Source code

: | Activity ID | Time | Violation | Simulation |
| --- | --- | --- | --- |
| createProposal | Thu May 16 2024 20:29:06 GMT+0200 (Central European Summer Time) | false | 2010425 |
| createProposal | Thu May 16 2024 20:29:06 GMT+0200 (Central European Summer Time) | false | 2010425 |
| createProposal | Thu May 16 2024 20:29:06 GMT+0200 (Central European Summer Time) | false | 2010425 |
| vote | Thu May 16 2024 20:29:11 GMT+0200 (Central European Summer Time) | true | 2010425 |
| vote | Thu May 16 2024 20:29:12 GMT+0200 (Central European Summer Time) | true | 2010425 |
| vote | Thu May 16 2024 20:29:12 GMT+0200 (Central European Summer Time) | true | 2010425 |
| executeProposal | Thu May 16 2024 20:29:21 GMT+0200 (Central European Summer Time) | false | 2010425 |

........

Directions - Every line from the one holding "16 2024 20:29:11" through the last line of the listing above should be set down exactly, and nothing more.

Written answer -
| vote | Thu May 16 2024 20:29:11 GMT+0200 (Central European Summer Time) | true | 2010425 |
| vote | Thu May 16 2024 20:29:12 GMT+0200 (Central European Summer Time) | true | 2010425 |
| vote | Thu May 16 2024 20:29:12 GMT+0200 (Central European Summer Time) | true | 2010425 |
| executeProposal | Thu May 16 2024 20:29:21 GMT+0200 (Central European Summer Time) | false | 2010425 |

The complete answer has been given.